Same goal, split in two. Europe wrote one law and Washington divided the job. The GENIUS Act is the stablecoin half (1:1 reserves, licensed issuers, no interest), signed last July but not in force until its final rules land, January 2027 at the latest. The CLARITY Act is everything else, deciding who regulates exchanges and tokens, and it is still stuck in the Senate. So nothing in America yet matches what Europe switched on this week: MiCA does both jobs in one law, and it is already being enforced. More at the bottom.
Does a licence mean my exchange is safe now?
Safer, not safe. Licensed firms must keep your assets separate from their own, handle complaints properly and answer to a regulator. But there is no compensation scheme behind crypto. If a licensed firm collapses and your coins vanish, no fund makes you whole. That protection still does not exist anywhere in crypto.
Will prices crash because of this?
History said no, and day one agreed: Bitcoin barely moved yesterday. The selling pressure this week comes from elsewhere. More below.
How do I check my exchange?
ESMA, the EU’s markets watchdog, publishes the official register of licensed firms, updated weekly. Search your exchange’s name before you trust it with new money (ESMA).
📜 What MiCA Actually Is
For crypto’s entire life, the rules depended on where you stood. Germany had one regime, France another, and plenty of countries had barely any. Firms shopped for the softest regulator, set up shop, and sold to the whole continent.
MiCA ends that. Passed in 2023, it created one rulebook for the entire EU and rolled out in stages: stablecoin rules in June 2024, licensing for exchanges and brokers in December 2024, and a grace period that let existing firms keep operating while their applications were processed. That grace period is what died on Tuesday night.
The licence works like a passport. Win approval in any one member state and you can serve all 30 countries of the EU and EEA, around 450 million people. Coinbase picked Luxembourg, Kraken picked Ireland, OKX and Crypto.com picked Malta. One approval, whole continent. The same door swings both ways, though: losing one licence now means losing 30 markets at once, which is why serious firms spent millions to comply and why missing the deadline costs so much.
The rulebook in one minute:
Licence to operate. Hold, trade or manage crypto for EU customers and you need one regulator’s approval. That single licence covers all 30 EU/EEA markets.
Vetted owners. Managers and owners must pass a “fit and proper” test, and firms need minimum capital behind them. This is the test that caught Binance.

(Dataset entries)
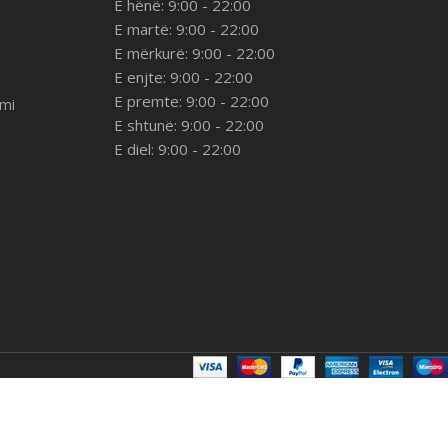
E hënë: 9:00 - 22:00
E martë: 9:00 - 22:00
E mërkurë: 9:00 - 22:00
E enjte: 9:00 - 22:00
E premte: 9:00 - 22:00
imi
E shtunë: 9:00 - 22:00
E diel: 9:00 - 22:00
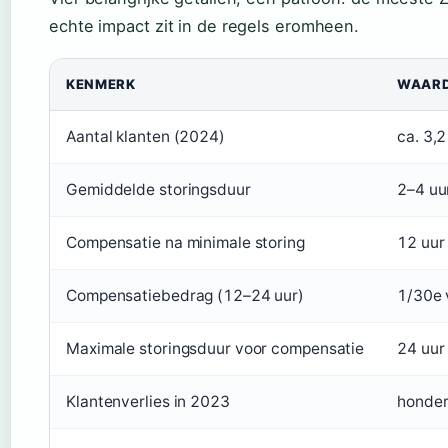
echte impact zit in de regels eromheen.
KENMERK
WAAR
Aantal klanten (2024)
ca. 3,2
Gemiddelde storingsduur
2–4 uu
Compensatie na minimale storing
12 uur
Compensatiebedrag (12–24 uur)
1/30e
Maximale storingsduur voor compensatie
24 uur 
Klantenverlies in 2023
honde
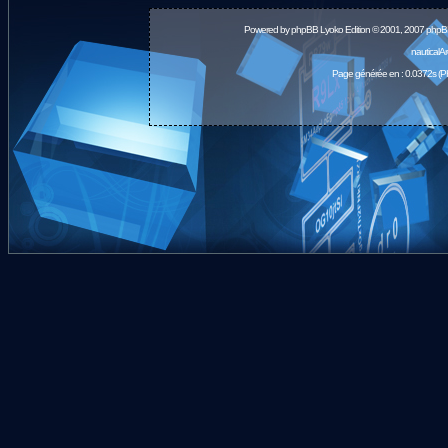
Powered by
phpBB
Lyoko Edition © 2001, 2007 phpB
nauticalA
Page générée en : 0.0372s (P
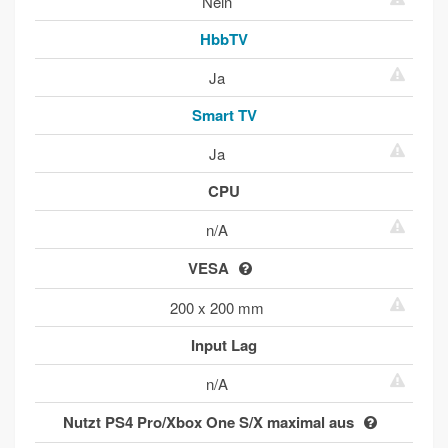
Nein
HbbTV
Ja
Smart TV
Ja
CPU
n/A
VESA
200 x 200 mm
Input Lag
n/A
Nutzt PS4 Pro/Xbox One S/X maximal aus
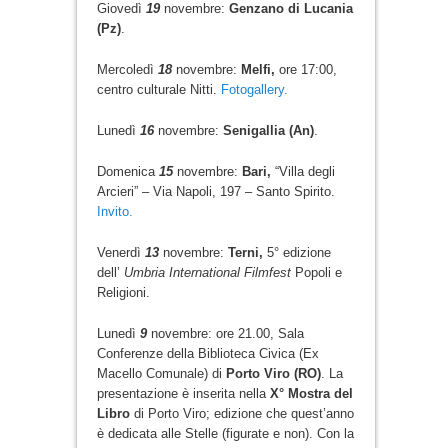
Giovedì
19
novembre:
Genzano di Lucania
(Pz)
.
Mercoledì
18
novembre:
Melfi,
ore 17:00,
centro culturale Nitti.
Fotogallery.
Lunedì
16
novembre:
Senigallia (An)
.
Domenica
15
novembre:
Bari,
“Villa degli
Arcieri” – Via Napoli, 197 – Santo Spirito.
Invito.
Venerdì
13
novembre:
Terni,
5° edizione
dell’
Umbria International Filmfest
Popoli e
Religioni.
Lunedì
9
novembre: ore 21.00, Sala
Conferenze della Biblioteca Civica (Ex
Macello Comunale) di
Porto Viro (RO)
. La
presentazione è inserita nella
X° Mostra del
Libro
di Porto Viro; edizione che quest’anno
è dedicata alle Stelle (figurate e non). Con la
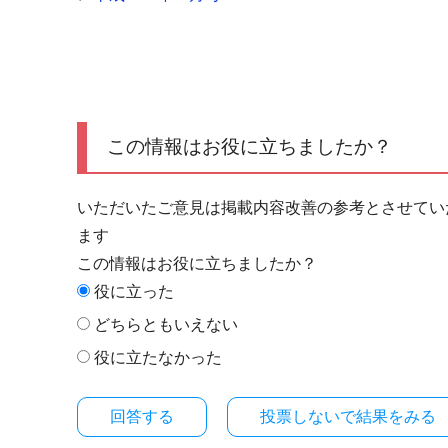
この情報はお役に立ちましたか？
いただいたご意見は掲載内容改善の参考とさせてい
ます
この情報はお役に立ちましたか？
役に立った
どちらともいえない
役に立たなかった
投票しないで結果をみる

* _Activity list_
a – Decide whether each statement agrees with the crypto regulation passage, answering yes or no and quoting the deciding words: (i) The GENIUS Act is already in force. (ii) ESMA updates its register of licensed firms weekly. (iii) Kraken chose Luxembourg for its licence.
b – Swap "Bitcoin" for "Ethereum" in the part of the crypto regulation passage that opens with the words containing "Will prices crash" and closes with "elsewhere. More below.", and give that part again.
c – Proceed with the crypto regulation passage, starting after its final line.
Nothing in the data is required here.

* _Answers by task_
a –
(i) No: "not in force until its final rules land, January 2027 at the latest"
(ii) Yes: "publishes the official register of licensed firms, updated weekly"
(iii) No: "Kraken picked Ireland"

b –
Will prices crash because of this?
History said no, and day one agreed: Ethereum barely moved yesterday. The selling pressure this week comes from elsewhere. More below.

c –
Protected customers. Client assets kept separate from company money, honest marketing, proper complaints handling, an orderly wind-down plan. But no compensation fund if a firm collapses.
Proven stablecoins. Issuers need authorisation, 1:1 reserves partly held in banks, and redemption at face value any time. Tether never applied, so USDT is out.
No market abuse. Insider trading, wash trading and price manipulation are formally banned, and new tokens need an honest white paper with legal liability if it lies.
Breaking them: fines up to €15 million or 12.5% of global turnover.
Outside the rules entirely: your own wallet, self-custody, fully decentralised DeFi and most NFTs.
⏰ What Changed on Day One
Two things, and they matter for different reasons.
First, the door closed. ESMA and national regulators spent June telling unlicensed firms to stop onboarding EU customers, stop marketing, and run “credible and immediately executable wind-down plans”: let customers sell, move assets to a licensed rival or to their own wallets, then exit (AMF).
Second, the field shrank. Dramatically. As the deadline arrived, register data showed 244 fully licensed firms, out of more than 3,000 that operated across Europe before MiCA. Of the world’s 100 biggest exchanges, just 14 hold a licence. OKX’s Europe boss expects 80% of crypto firms not to survive the transition.
Even 244 flatters your actual choice, because most licences sit with banks, brokers and custodians rather than places to trade. And the map has holes: Italy, a G7 economy, entered July with zero home-grown licences, while Estonia, which once handed out 641 crypto registrations, now hosts a single licensed firm. Passporting is what keeps users in those countries connected.